I believe we will see low level api in future. RT likely will follow similar path as unified shaders. First you have something pretty fixed function, then something kind of programmable and eventually things unify. For now the fixed function hw seems to be faster but in future flexibility will likely win over brute force. We are not there yet.

edit. I'll reserve exception for chiplets though. It's possible due to manufacturing scaling issues that chiplets become a really big thing. In that case perhaps we could see RT chiplets connected to unified l3-cache and unified memory subsystem. Instead of unified shaders we might end up with heterogenous computing consisting of chiplets designed to accelerate very specific things.

edit2. ue5 I believe is pure compute/sw rasterizing in compute. I don't believe ue5 uses dxr at all. I wouldn't discount the doubled fp32 throughput of ampere here. rdna2 is also fp32 beast though due to very different reason(clockspeed versus doubled execution units)
 
Last edited:
If AMD would expose their intersection instructions to compute shaders, i could reuse my own BVH fo RT. Because this BVH is streamed from disk no building at runtime is necessary.

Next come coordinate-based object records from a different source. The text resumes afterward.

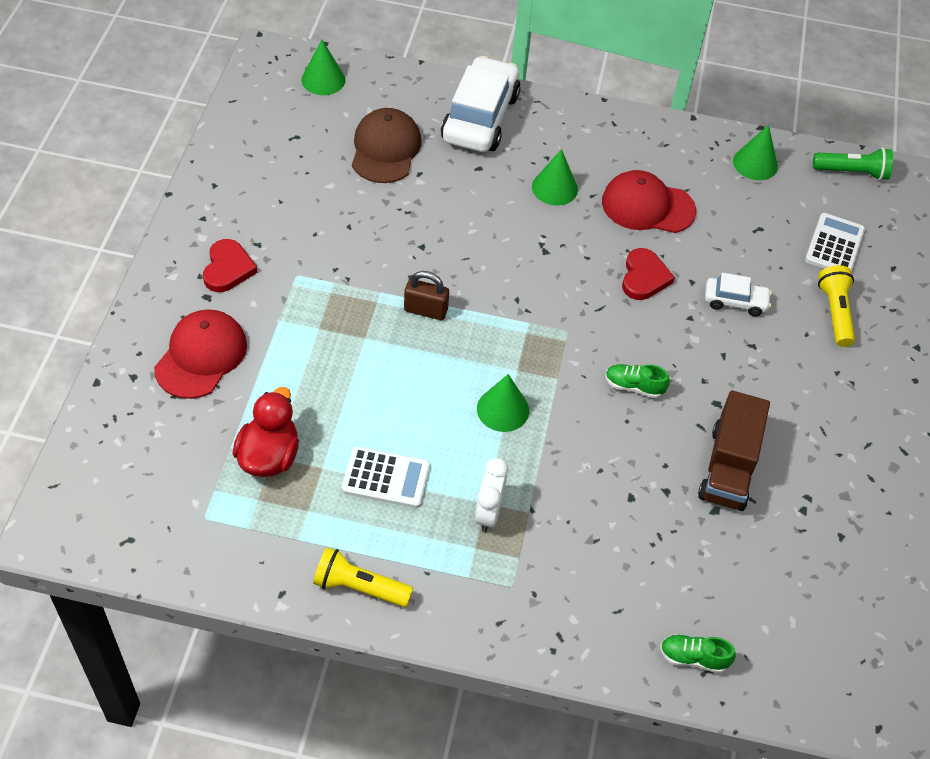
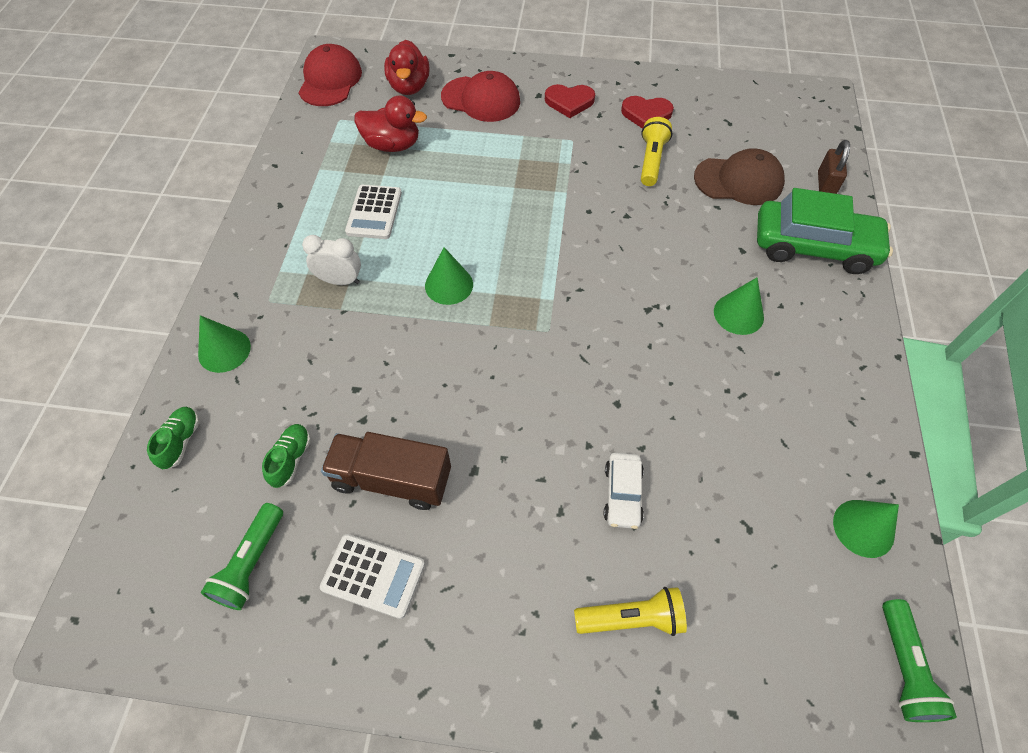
camera: 90 degrees right, 5 degrees up
green cone [301,40,346,95] -> green cone moved to [198,315,251,373]
yellow flashlight [313,547,413,607] -> yellow flashlight moved to [641,117,672,186]
brown padlock [404,271,449,320] -> brown padlock moved to [818,140,850,194]
white car [441,56,521,152] -> green car [757,188,893,274]
red cap [602,170,696,233] -> red cap moved to [298,44,362,106]
green shoe [605,364,670,398] -> green shoe moved to [262,424,311,488]
red heart [622,248,675,300] -> red heart moved to [621,96,674,129]
white calculator [805,213,865,272] -> white calculator moved to [320,534,425,619]
none -> green flashlight [201,503,283,610]
none -> red duck [384,40,429,95]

My BVH also links to lower LOD geometry in internal nodes, so traversal finishes earlier.
I can not imagine RTX would be faster than RDNA2 for me, because RTX only works with BVH built from driver and LOD only works with replacing parts of geometry (which increases the necessary but redundant work on BVH building even further).
Do you know if its exposed on console DX12U?
Would be nice to know where the console has access to lower and more details than PC.
 
Because this BVH is streamed from disk no building at runtime is necessary.
I don't buy it.

Can you stream BVH for destructable parts, movable objects and skinned geometry? That's a rhetorical question.

Static geometry is pretty much free and it's faster and more practical to create BVH for it in runtime rather than stream from disk, which would take way more time and would require way more memory for cache to be practical.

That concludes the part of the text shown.